Like federal law, California state arbitration law generally recognizes the separability doctrine, whereby arbitration clauses are viewed as separate from the rest of a contract and not necessarily impacted by defects in the larger contract containing the arbitration clause. For example, general allegations of fraudulent inducement with respect to the larger contract do not invalidate the obligation to arbitrate and are decided by an arbitrator. It’s as if the arbitration clause has some immunity, or as some have described this arbitration doctrine (and to borrow a phrase from the Bee Gees), the arbitration clause is “stayin’ alive,” regardless of what is happening to the rest of the contract.
In a recent California Supreme Court decision, the court discussed an exception to the separability doctrine. In Sheppard, Mullin, Richter & Hampton LLP v. J-M Mfr. Co., No. S232946 (Cal. Aug. 30, 2018) (click here for a copy of the decision), the California Supreme Court recognized that under California law, a party may avoid arbitration if the entire contract containing the arbitration clause is illegal and against public policy. In this case, a law firm had failed to obtain a proper waiver of a conflict of interest involving its clients in violation of state legal ethics rules. This unethical conflict of interest rendered the law firm’s engagement agreement with a client (which contained an arbitration clause) unenforceable as against public policy. As a result, the court could invalidate an arbitrator’s award regarding attorneys’ fees.

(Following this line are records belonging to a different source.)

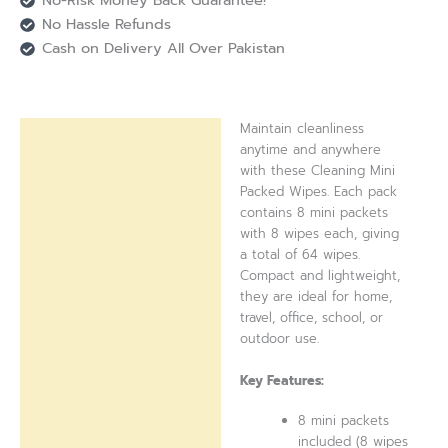
No-Risk Money Back Guarantee!
No Hassle Refunds
Cash on Delivery All Over Pakistan
Maintain cleanliness
Description
anytime and anywhere
with these Cleaning Mini
Reviews (0)
Packed Wipes. Each pack
contains 8 mini packets
with 8 wipes each, giving
a total of 64 wipes.
Compact and lightweight,
they are ideal for home,
travel, office, school, or
outdoor use.
Key Features:
8 mini packets
included (8 wipes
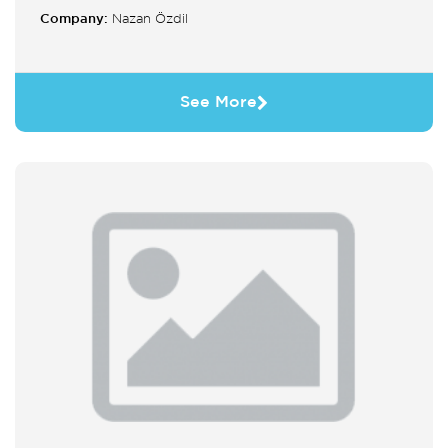
Company:
Nazan Özdil
See More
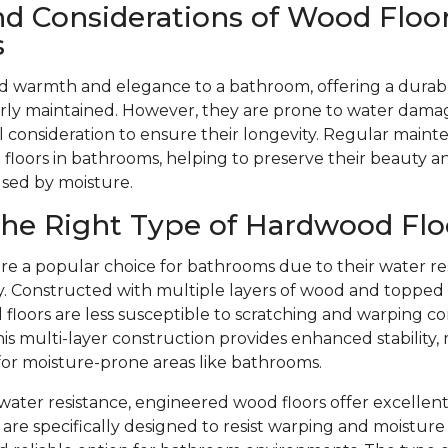
nd Considerations of Wood Floor
s
d warmth and elegance to a bathroom, offering a durabl
ly maintained. However, they are prone to water dama
l consideration to ensure their longevity. Regular mainte
floors in bathrooms, helping to preserve their beauty 
used by moisture.
he Right Type of Hardwood Flo
re a popular choice for bathrooms due to their water re
ity. Constructed with multiple layers of wood and toppe
floors are less susceptible to scratching and warping c
is multi-layer construction provides enhanced stability,
 for moisture-prone areas like bathrooms.
r water resistance, engineered wood floors offer excellent
are specifically designed to resist warping and moistu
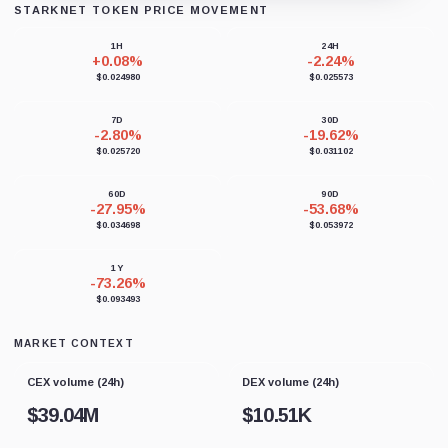
STARKNET TOKEN PRICE MOVEMENT
Loading chart data...
1H
24H
+0.08%
-2.24%
$0.024980
$0.025573
7D
30D
-2.80%
-19.62%
$0.025720
$0.031102
60D
90D
-27.95%
-53.68%
$0.034698
$0.053972
1Y
-73.26%
$0.093493
MARKET CONTEXT
CEX volume (24h)
DEX volume (24h)
$
39.04M
$
10.51K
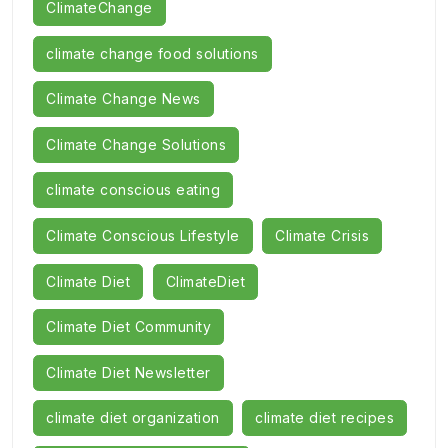
ClimateChange
climate change food solutions
Climate Change News
Climate Change Solutions
climate conscious eating
Climate Conscious Lifestyle
Climate Crisis
Climate Diet
ClimateDiet
Climate Diet Community
Climate Diet Newsletter
climate diet organization
climate diet recipes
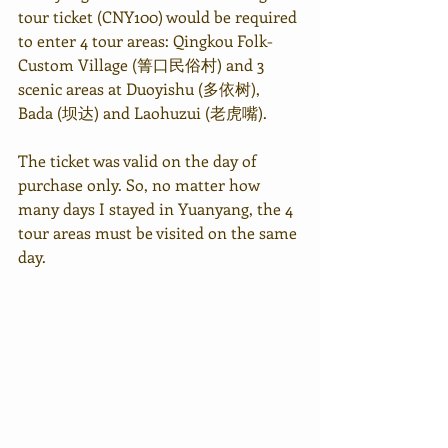
tour ticket (CNY100) would be required 
to enter 4 tour areas: Qingkou Folk-
Custom Village (箐口民俗村) and 3 
scenic areas at Duoyishu (多依树), 
Bada (坝达) and Laohuzui (老虎嘴).
The ticket was valid on the day of 
purchase only. So, no matter how 
many days I stayed in Yuanyang, the 4 
tour areas must be visited on the same 
day.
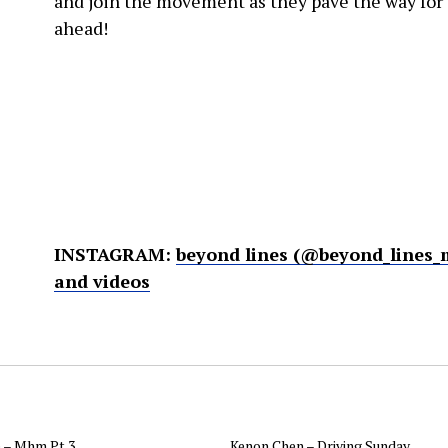
and join the movement as they pave the way for 
ahead!
INSTAGRAM:
beyond lines (@beyond_lines_
and videos
 – Mhm Pt.3
Kenon Chen – Driving Sunday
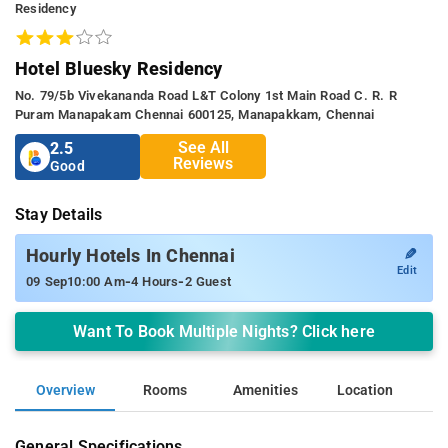
Residency
Hotel Bluesky Residency
No. 79/5b Vivekananda Road L&t Colony 1st Main Road C. R. R
Puram Manapakam Chennai 600125, Manapakkam, Chennai
See All
2.5
Reviews
Good
Stay Details
✎
Hourly Hotels In Chennai
Edit
-
-
09 Sep
10:00 Am
4 Hours
2 Guest
Want To Book Multiple Nights? Click here
Overview
Rooms
Amenities
Location
General Specifications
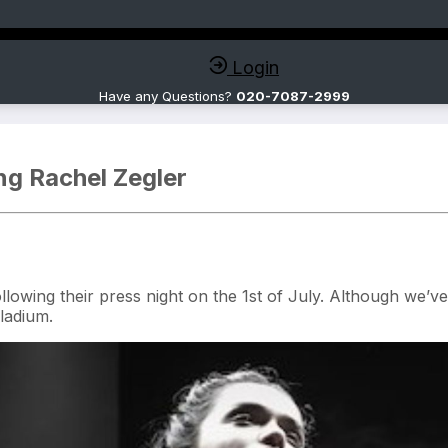
Login
Have any Questions?
020-7087-2999
ng Rachel Zegler
owing their press night on the 1st of July. Although we’ve a
ladium.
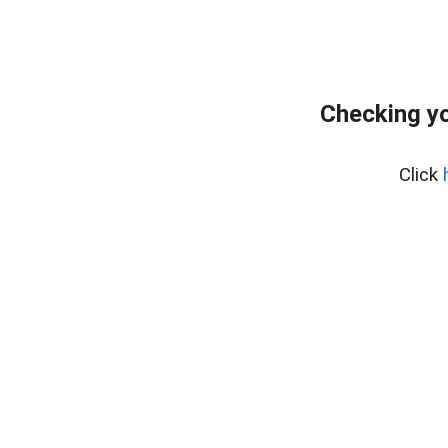
Checking yo
Click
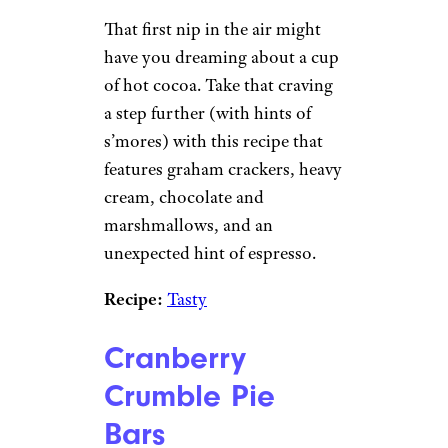
That first nip in the air might
have you dreaming about a cup
of hot cocoa. Take that craving
a step further (with hints of
s’mores) with this recipe that
features graham crackers, heavy
cream, chocolate and
marshmallows, and an
unexpected hint of espresso.
Recipe:
Tasty
Cranberry
Crumble Pie
Bars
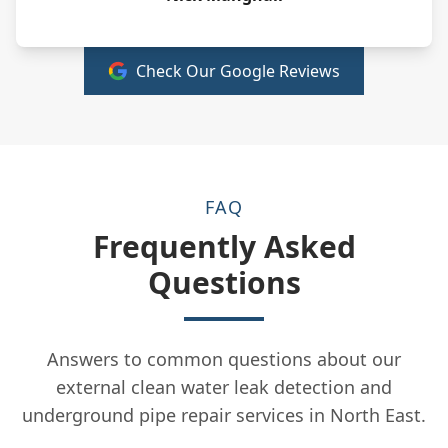
Check Our Google Reviews
FAQ
Frequently Asked
Questions
Answers to common questions about our
external clean water leak detection and
underground pipe repair services in North East.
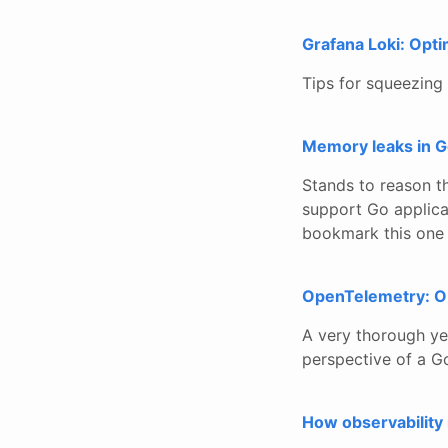
Grafana Loki: Opti
Tips for squeezing
Memory leaks in 
Stands to reason t
support Go applic
bookmark this one 
OpenTelemetry: Ob
A very thorough ye
perspective of a 
How observability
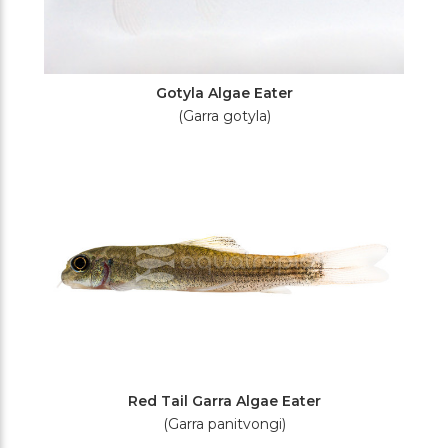
Gotyla Algae Eater
(Garra gotyla)
Red Tail Garra Algae Eater
(Garra panitvongi)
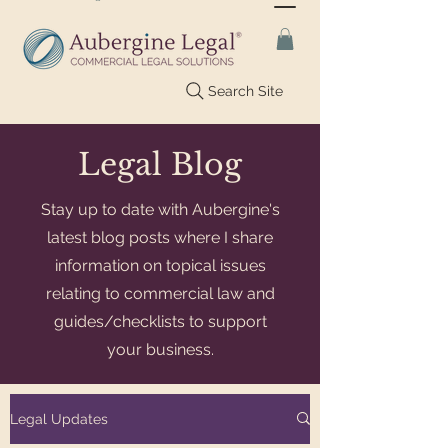
Search Site
Legal Blog
Stay up to date with Aubergine's
latest blog posts where I share
information on topical issues
relating to commercial law and
guides/checklists to support
your business.
Legal Updates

This case reminds me of a broader theme of party autonomy in arbitration law. There is some tension between the California Supreme Court’s illegality exception recognized in this Sheppard Mullin case and the U. S. Supreme Court’s decision interpreting the FAA in Buckeye Check Cashing v. Cardegna. In Buckeye, the Supreme Court held that under the FAA, an arbitration clause is generally enforceable, even if the arbitration clause is contained in a contract violating Florida criminal laws prohibiting banks from charging usurious interest rates. There are ways to distinguish Buckeye from the Sheppard Mullin case, but the California Supreme Court avoided this tension with Buckeye by viewing federal law as inapplicable. The arbitration clause at issue provided for arbitration conducted in accordance with the California Arbitration Act, and thus the FAA did not control in this Sheppard Mullin case. U. S. Supreme Court cases like Volt and Mattel recognize room for state arbitration laws to exist and flourish alongside the FAA, even if application of the FAA could lead to a different result. Allowing parties to select application of state law, to the exclusion of federal law, helps respect party autonomy as the core value of arbitration law.